To comprehensively evaluate FXYD4's tissue-specific functions across varying physiological conditions, researchers should implement these approaches:

• Conditional tissue-specific knockout models: Generate animal models with inducible, tissue-specific FXYD4 deletion to study organ-specific functions.

• Physiological challenge studies: Expose animals or cell models to conditions that alter electrolyte balance (high/low sodium diets, dehydration, acid-base disturbances) and assess FXYD4-dependent responses.

• Ex vivo tissue preparations: Use isolated, perfused kidney or colon preparations from normal and FXYD4-manipulated animals to measure ion transport under controlled conditions.

• Hormonal response analysis: Examine FXYD4 expression and function in response to aldosterone, vasopressin, and other hormones that regulate electrolyte homeostasis.

• Single-cell transcriptomics: Apply single-cell RNA sequencing to identify cell-specific expression patterns of FXYD4 and co-expressed genes in complex tissues.

• In situ functional imaging: Develop fluorescent sensors for Na+ or K+ transport to visualize FXYD4-dependent ion movements in live tissues.

FXYD4's prominent expression in specific segments of the kidney and colon suggests evolved tissue-specific functions that may vary according to physiological demands for electrolyte handling and transport . Understanding these specialized roles requires experimental designs that can capture the dynamic nature of FXYD4 function across different physiological states.

How can FXYD4's prognostic value in cancer be developed into clinical applications?

To translate FXYD4's identified prognostic significance in colon cancer into clinical applications, researchers should pursue these methodological approaches:

• Biomarker validation studies: Conduct large-scale, multi-center retrospective and prospective studies to validate FXYD4 expression as a prognostic biomarker across diverse patient populations.

• Development of diagnostic assays: Standardize immunohistochemistry or RT-qPCR protocols for reliable clinical measurement of FXYD4 expression in patient samples.

• Combination biomarker panels: Investigate whether FXYD4 expression provides additional prognostic value when combined with established biomarkers and clinicopathological parameters.

• Therapeutic targeting strategies: Explore whether inhibiting FXYD4 function or expression affects cancer cell survival, metabolism, or treatment response in preclinical models.

• Patient stratification algorithms: Develop computational models incorporating FXYD4 expression data to stratify patients for personalized treatment approaches.

The independent prognostic value of FXYD4 for cancer recurrence (HR=1.673, P=0.006) provides a strong rationale for its potential clinical utility, particularly when integrated with other established risk factors.

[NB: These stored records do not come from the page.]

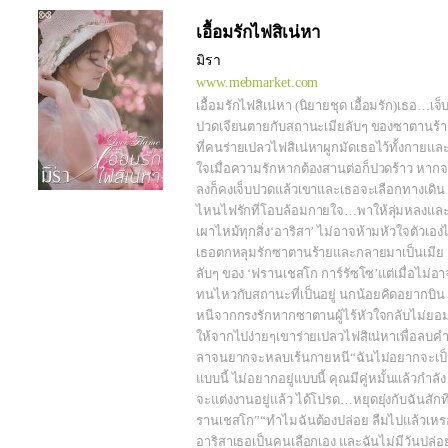
เอื้อมรักไฟสิเน่หา
มิรา
www.mebmarket.com
เอื้อมรักไฟสิเน่หา (นิยายชุด เอื้อมรัก)เธอ…เจ็
ปวดเจียนตายกับสถานะเมียลับๆ ของซาตานร้
ที่คนร่ายเปลวไฟสิเน่หาผูกมัดเธอไว้ทั้งกายแล
ใจเมื่อความรักหากต้องสานต่อก็ปวดร้าว หาก
ลงก็คงเจ็บปวดแล้วเขาและเธอจะเลือกทางเดิน
ไหนไฟรักที่โอบล้อมกายใจ…พาให้ลุ่มหลงแล
เผาไหม้ทุกสิ่ง‘อาริสา’ ไม่อาจห้ามหัวใจตัวเองไ
เธอตกหลุมรักซาตานร้ายและกลายมาเป็นเมีย
ลับๆ ของ ‘ฟรานเชสโก การ์รัซโซ’แต่เมื่อไม่อา
ทนไหวกับสถานะที่เป็นอยู่ นกน้อยคิดอยากบิน
หนีจากกรงรักหากซาตานผู้ไร้หัวใจกลับไม่ยอ
ให้จากไปง่ายๆเขาร่ายเปลวไฟสิเน่หาเพื่อลบค
ลาจนยากจะหลบเร้นกายหนี“ฉันไม่อยากจะเป
แบบนี้ ไม่อยากอยู่แบบนี้ คุณมีคู่หมั้นแล้วกำลัง
จะแต่งงานอยู่แล้ว ได้โปรด…หยุดยุ่งกับฉันสักท
รานเชสโก”“ทำไมฉันต้องปล่อย ลืมไปแล้วเหร
อาริสาเธอเป็นคนเลือกเอง และฉันไม่มีวันปล่อ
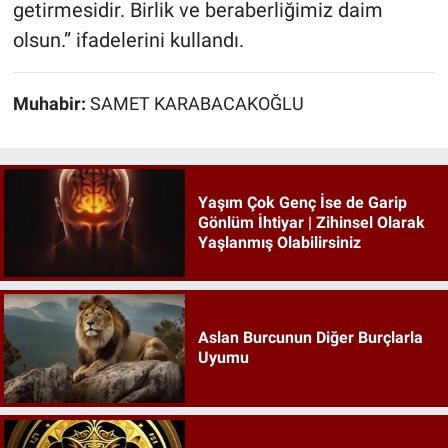
getirmesidir. Birlik ve beraberliğimiz daim
olsun.” ifadelerini kullandı.
Muhabir:
SAMET KARABACAKOĞLU
Yaşım Çok Genç İse de Garip
Gönlüm İhtiyar | Zihinsel Olarak
Yaşlanmış Olabilirsiniz
Aslan Burcunun Diğer Burçlarla
Uyumu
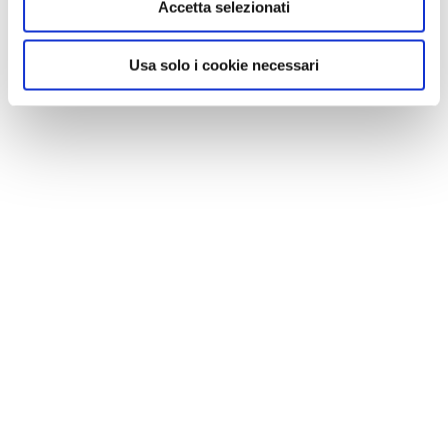
Accetta selezionati
Usa solo i cookie necessari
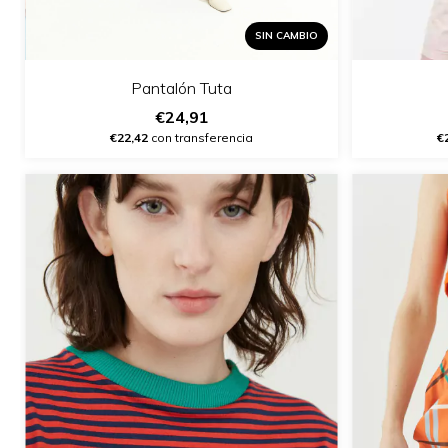
SIN CAMBIO
Pantalón Tuta
€24,91
€22,42
con transferencia
€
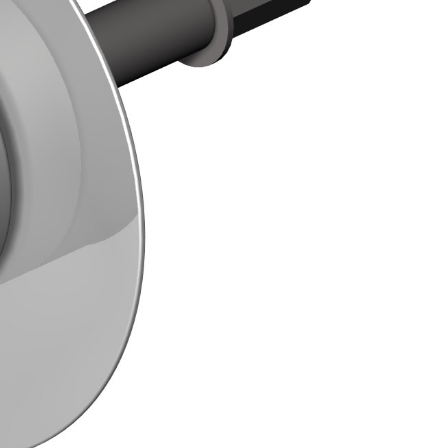
IVESTIMENTI
FASSAFLOOR – FONDI DI POSA
a base di anidrite e quarzo, ad alta conducibilità
one di massetti radianti a basso spessore in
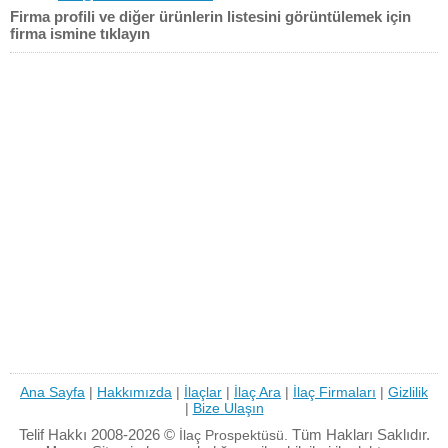
Firma profili ve diğer ürünlerin listesini görüntülemek için
firma ismine tıklayın
Ana Sayfa
|
Hakkımızda
|
İlaçlar
|
İlaç Ara
|
İlaç Firmaları
|
Gizlilik
|
Bize Ulaşın
Telif Hakkı 2008-2026 ©
Tüm Hakları Saklıdır.
İlaç Prospektüsü.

What experimental approaches can identify potential FXYD4 inhibitors for therapeutic development?

For researchers interested in developing FXYD4-targeted therapeutics, consider these methodological approaches:

• High-throughput screening: Develop cell-based assays measuring Na,K-ATPase activity modulated by FXYD4 to screen compound libraries for potential inhibitors.

• Structure-based drug design: Utilize computational modeling of FXYD4-Na,K-ATPase interactions to design small molecules that disrupt this protein-protein interaction.

• Peptide mimetics: Design peptides based on the interaction domains between FXYD4 and Na,K-ATPase that could competitively inhibit their association.

• Antisense oligonucleotides: Develop sequence-specific oligonucleotides targeting FXYD4 mRNA to reduce expression in tissues where it contributes to pathology.

• Antibody-based approaches: Generate antibodies targeting the extracellular domain of FXYD4 that could interfere with its function or mediate its removal from the cell surface.

• Functional validation: Assess candidate inhibitors for their effects on:

  • Na,K-ATPase activity

  • Cellular ion homeostasis

  • Metabolic pathways (oxidative phosphorylation, citrate cycle)

  • Cancer cell proliferation and survival

  • Immune cell interactions

The development of selective FXYD4 modulators could provide valuable research tools and potentially lead to novel therapeutic approaches for conditions where FXYD4 dysregulation contributes to pathology.